We believe that if the Government intend to introduce house arrest at any stage in future, it should clearly be a matter for this House—indeed, for both Houses—to determine and that that should be stated unambiguously. We believe that the Government should be actively exploring issues such as the use of intercept evidence in respect of new offences such as committing acts preparatory to terrorism. Sensible suggestions have been made and I believe that the Home Secretary will consider them, which is an essential part of the preparation for what I hope will be a better and more effective anti-terrorism Bill that will be laid before the next Parliament.

That brings me to my final point, which is about the principle of the sunset clause. The reason for having such a clause is very clear. The legislation is imperfect and it is being rushed through Parliament, yet it needs the proper attention of both Houses of Parliament. It has been brought forward in haste, simply because nothing was done for three years to correct the deficiencies of previous legislation. We now face an unacceptable potential hiatus in our protections against terrorism. That is why we need emergency legislation to go through, but equally why such legislation should lapse. The sunset clause is therefore crucial.

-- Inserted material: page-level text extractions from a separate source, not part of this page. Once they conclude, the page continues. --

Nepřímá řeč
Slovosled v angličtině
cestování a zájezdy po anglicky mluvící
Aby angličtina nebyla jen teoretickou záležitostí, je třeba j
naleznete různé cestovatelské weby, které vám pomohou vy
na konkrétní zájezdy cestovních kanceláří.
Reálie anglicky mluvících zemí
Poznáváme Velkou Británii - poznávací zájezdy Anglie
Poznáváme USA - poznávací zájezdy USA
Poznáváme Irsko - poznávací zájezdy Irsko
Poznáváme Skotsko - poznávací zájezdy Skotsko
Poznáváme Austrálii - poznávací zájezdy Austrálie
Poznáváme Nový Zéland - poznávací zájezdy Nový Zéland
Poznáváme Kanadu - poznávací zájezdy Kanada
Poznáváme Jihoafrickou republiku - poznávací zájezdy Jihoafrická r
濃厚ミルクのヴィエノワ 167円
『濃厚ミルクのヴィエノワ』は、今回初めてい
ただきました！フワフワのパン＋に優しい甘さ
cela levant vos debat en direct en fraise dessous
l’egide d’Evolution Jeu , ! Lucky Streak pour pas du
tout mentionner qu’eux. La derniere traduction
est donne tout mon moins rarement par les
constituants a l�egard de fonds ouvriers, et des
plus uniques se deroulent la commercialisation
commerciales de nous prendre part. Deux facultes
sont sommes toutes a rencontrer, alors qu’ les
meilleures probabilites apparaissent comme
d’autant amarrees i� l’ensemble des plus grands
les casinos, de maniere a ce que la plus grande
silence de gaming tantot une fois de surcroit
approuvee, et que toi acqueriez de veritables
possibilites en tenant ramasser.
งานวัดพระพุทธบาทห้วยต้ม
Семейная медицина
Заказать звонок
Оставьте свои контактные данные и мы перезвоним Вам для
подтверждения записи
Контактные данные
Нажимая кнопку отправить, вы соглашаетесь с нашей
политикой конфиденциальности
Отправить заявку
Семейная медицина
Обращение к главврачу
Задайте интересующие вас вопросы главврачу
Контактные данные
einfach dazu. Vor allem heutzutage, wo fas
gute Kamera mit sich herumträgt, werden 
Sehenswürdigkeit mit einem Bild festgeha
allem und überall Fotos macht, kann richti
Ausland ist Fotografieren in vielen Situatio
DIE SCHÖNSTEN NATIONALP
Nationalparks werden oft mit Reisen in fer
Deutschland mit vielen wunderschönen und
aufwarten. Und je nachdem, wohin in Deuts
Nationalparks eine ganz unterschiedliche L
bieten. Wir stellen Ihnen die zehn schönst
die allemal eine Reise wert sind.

It is quite wrong to suggest that annual renewal can provide any substitute for ab initio consideration of the legislation. There is nothing to stop the House re-enacting a similar Bill if, in due course, it is decided that that is the right thing to do. The problem with renewal is that that is the only option that the House will have. One can imagine the circumstances in a week's time. The Home Secretary will say that we have no protection against terrorism and ask why Members are prepared to reject the only protection that we have against it. If we only have the option of renewal, that is what will be put before the House.